Regression Project - Estimating Zillow Property Prices
Jerry Nolf - Codeup - Innis Cohort - March 2022
The goal of this project is to identify key drivers that will help to estimate property prices based on available Zillow data. With drivers identified, a model will be built in order to predict the tax value of single family properties purchased in 2017. In the end, the following deliverables will be available:
- This README file - provides an overview of the project and steps for project reproduction.
- Draft Jupyter Notebook - provides all steps taken to produce the project.
- acquire.py - used to acquire data
- prepare.py - used to prepare data
- Report Jupyter Notebook - provides final presentation-ready assessment and recommendations.
This project will begin by acquiring the appropriate data from databases on the mySQL server. The data will then be prepared for exploration by dropping null entries and removing outliers so that the data is usable for a machine learning regression model. After the data is prepared that exploration phase will allow us to dive deeper and identify key drivers of tax value. This exploration will provide more knowledge of the data and initial question.
- What county has the highest tax values?
- Does house square footage affect tax value?
- Does number of bedrooms affect tax value?
- Does number of bathrooms affect tax value?
The final DataFrame used to explore the data for this project contains the following variables (columns).
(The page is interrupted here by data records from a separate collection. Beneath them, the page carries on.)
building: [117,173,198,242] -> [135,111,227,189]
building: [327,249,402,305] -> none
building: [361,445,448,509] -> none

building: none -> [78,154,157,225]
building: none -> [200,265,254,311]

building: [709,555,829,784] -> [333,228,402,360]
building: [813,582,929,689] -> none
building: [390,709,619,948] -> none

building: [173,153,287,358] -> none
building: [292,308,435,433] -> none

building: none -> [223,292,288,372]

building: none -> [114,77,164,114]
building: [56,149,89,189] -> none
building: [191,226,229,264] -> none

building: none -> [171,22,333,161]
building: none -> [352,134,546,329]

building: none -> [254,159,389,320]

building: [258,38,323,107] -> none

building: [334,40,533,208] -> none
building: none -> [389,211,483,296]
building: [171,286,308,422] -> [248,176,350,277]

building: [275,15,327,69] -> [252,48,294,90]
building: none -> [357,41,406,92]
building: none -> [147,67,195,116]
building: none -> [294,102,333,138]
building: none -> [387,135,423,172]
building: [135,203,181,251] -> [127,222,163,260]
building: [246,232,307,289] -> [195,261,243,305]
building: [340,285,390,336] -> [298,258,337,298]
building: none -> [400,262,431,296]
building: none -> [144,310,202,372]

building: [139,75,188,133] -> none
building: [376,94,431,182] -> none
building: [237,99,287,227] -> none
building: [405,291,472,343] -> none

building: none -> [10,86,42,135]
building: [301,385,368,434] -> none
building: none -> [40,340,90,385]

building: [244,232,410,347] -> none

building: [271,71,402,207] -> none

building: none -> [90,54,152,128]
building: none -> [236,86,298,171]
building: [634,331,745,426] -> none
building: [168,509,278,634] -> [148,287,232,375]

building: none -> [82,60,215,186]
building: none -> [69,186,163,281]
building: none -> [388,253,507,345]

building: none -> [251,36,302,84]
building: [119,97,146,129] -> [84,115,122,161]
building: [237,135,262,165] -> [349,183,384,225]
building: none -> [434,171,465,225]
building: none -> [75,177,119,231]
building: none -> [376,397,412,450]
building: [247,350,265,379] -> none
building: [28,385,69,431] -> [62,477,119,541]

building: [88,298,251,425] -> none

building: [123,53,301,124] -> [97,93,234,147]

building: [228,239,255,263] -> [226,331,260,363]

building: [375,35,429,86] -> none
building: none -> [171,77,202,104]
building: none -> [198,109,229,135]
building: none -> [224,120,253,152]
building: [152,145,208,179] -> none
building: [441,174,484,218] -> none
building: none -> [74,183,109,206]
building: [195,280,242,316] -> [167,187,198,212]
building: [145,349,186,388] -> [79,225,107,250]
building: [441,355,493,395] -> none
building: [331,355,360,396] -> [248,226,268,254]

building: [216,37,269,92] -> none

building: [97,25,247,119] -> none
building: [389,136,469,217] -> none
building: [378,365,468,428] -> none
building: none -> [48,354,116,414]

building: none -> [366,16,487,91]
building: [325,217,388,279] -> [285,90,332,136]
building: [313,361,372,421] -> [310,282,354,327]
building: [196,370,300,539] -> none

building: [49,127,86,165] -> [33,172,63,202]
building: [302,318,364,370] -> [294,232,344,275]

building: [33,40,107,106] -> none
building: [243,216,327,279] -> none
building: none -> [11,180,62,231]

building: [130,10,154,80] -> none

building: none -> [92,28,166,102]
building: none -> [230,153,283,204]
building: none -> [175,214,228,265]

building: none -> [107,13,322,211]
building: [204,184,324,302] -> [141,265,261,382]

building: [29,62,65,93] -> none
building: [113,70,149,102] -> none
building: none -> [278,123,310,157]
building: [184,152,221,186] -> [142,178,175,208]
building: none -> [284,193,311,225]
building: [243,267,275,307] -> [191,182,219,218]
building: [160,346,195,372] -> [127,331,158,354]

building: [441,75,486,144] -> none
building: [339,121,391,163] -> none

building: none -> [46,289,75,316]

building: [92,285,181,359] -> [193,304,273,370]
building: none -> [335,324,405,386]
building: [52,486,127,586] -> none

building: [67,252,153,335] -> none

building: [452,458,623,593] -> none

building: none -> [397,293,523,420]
The variables, along with their data types, are defined below:
Column_Name | Description | Type |
---|---|---|
bathrooms | Number of bathrooms | float |
bedrooms | Number of bedrooms | int64 |
sqft | Calculated total finished living area in square feet | int64 |
lot_sqft | Area of the lot in square feet | int64 |
tax_value | The total tax assessed value of the parcel | int64 |
county | The county in which the property is located | object |
The following outlines the process taken through the Data Science Pipeline to complete this project.
Plan ➜ Acquire ➜ Prepare ➜ Explore ➜ Model & Evaluate ➜ Deliver
- Define the project goal
- Determine proper format for the audience
- Asked questions that would lead to final goal
- Define an MVP
- Create a function to pull appropriate information from the zillow database
- Create and save an acquire.py file and made it available to import
- Ensure all data types are usable
- Rename columns to improve readability
- Rename entries to a more informative names
- Add a function that splits the acquired data into Train, Validate, and Test sets
- 20% is originally pulled out in order to test in the end
- From the remaining 80%, 30% is pullout out to validate training
- The remaining data is used as testing data
- In the end, there should be a 56% Train, 24% Validate, and 20% Test split
- Create a prepare.py file with functions that will quickly process the above actions
- Create an exploratory workbook
- Create initial questions to help explore the data further
- Make visualizations to help identify and understand key drivers
- Use stats testing on established hypotheses
- Use models to evaluate true drivers of assessed tax value
- Create a baseline
- Make predictions of models and what they say about the data
- Compare all models to evaluate the best for use
- Use the best performing model on the test (unseen data) sample
- Compare the modeled test versus the baseline
- Present a final Jupyter Notebook
- Make modules used and project files available on Github
-
Have your env file with proper credentials saved to the working directory
-
Ensure that a .gitignore is properly made in order to keep privileged information private
-
Clone repo from github to ensure availability of the acquire and prepare imports
-
Ensure pandas, numpy, matplotlib, scipy, sklearn, and seaborn are available
-
Follow steps outline in this README.md to run Final_Zillow_Report.ipynb
The goals of this project were to identify key drivers of tax value for single residential purchased during 2017. These key drivers were found to be the following:
- House Square Footage
- Number of Bedrooms
- Number of Bathrooms
Using these drivers, along with lot square footage, we're able to build a model that is expected to perform with an RMSE of $208,423 on unseen data.
-
Number of bedrooms and bathrooms along with house and lot square footage can be used to help improve the performance of a machine learning regression model.
-
While our model does work to improve on our baseline, higher quality data is needed in order to fine-tune our model. Our new model used data that had to drop 19,800 rows in order to had true usable data.
With more time, I would like to:
- Work on more feature engineering and explore relationship of categories to tax value further.
- Gather more adequate and complete data that will allow for a clearer picture and the possibility for a more refined and detailed model.